Monday and Tuesday-The severe weather threat on these days will primarily be large hail and damaging winds and will be across the high plains and closer to home. Directional wind shear is really not all that impressive. A few isolated thunderstorms will be possible late Monday afternoon/evening. Shear is fairly unidirectional, except in the Dakotas where there is a little bit more of an easterly component to the surface winds. Dewpoints will be in the mid 40s and 50s from eastern Colorado through the Nebraska Panhandle. Southerly winds will aid in advecting moisture from the southern plains. A few storms will fire but shear is not favorable for tornadic supercells

Tri-State region

Across my viewing area, severe weather threat will be limited on Monday due to a dry lower atmosphere. Expect a few thunderstorms to fire in the afternoon and evening, but with a dry lower atmosphere and LCL's over 2500 m above the surface, the only threat from theses storms will be gusty winds from evaporating rainfall and downbursts.

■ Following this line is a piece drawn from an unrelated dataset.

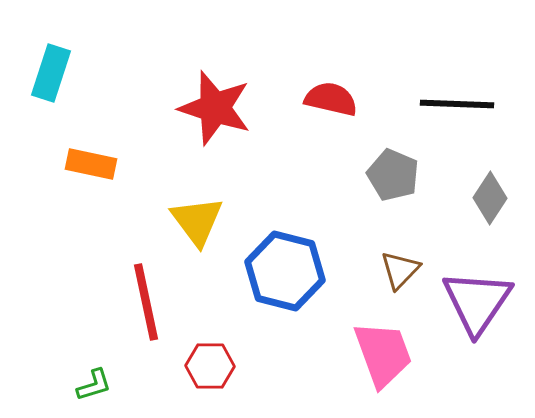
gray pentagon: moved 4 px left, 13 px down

Moisture advection will increase Monday night with a 5-15 mph southeasterly wind across the Panhandle and SE Wyoming. A cold front will move through the region on Tuesday which will be the lifting mechanism. Wind shear ahead of and along the cold front will be mainly unidirectional which would take out any threat of tornadoes. With that said large hail and damaging winds will be possible. CAPE values are really not all that impressive, but for the high plains the values are large enough for a few storms. Another issue will be the potential for heavy rainfall with precipitable water values approaching 0.8" The greatest tornado threat will occur over the Dakotas where there is a more easterly component to the surface winds, but with that said the shear is still not all that impressive.

Friday, April 9, 2010

First Severe Weather Event of 2010??????

Forecast as of 4/9/2010

Mild spring weather looks to continue through the weekend for the Tri-State area. With the exception of a few isolated thunderstorms on Saturday and possibly Sunday, things are looking pretty good.

Models show the possibility of a few isolated thunderstorms firing on the Laramie range Saturday afternoon. CAPE and Lifted Indecies suggest a few isolated storms will be possible. There is a strong cap in place over locations east of I-25, so won't expect any shower activity east of I-25. Decided to throw in a slight chance of an Isolated thunderstorm for southeast Wyoming and Northern Colrado for the slight chance that a thunderstorm will reach I-25 and will effect Cheyenne and/or Fort Collins.

Severe Weather Forecast For Monday-Tuesday

Timing of the Fropa has change over the past couple model runs and has held off the front until Tuesday. The severe weather threat looks to be the greatest on Tuesday across the region along the cold front.

GFS is a little wacky and still is a little too fast with this system, so I will trust the Euro and wait for the NAM's output. As of the 18z model runs, the GFS is a little faster and less amplified than the Euro. The GFS practically moves any chance of severe weather over central Nebraska. Also, 18z GFS shows a lee cyclone setting up over northeastern Colorado which could help turn winds easterly across northern Kansas and Central Nebraska increasing the chance of tornadoes across those regions, on the other hand, the bulk shear lies over southeast Wyoming and the Panhandle of Nebraska.

Euro looks the most promising for a potential severe weather event across Southeast Wyoming and the Nebraska Panhandle. Trough is a little more amplified compared to the GFS and is a little slower. Lack details from the Euro, so will wait until tomorrow's NAM to get it's details as it appear the NAM and Euro are showing similar results through Monday. Forecast updates will be done through the weekend.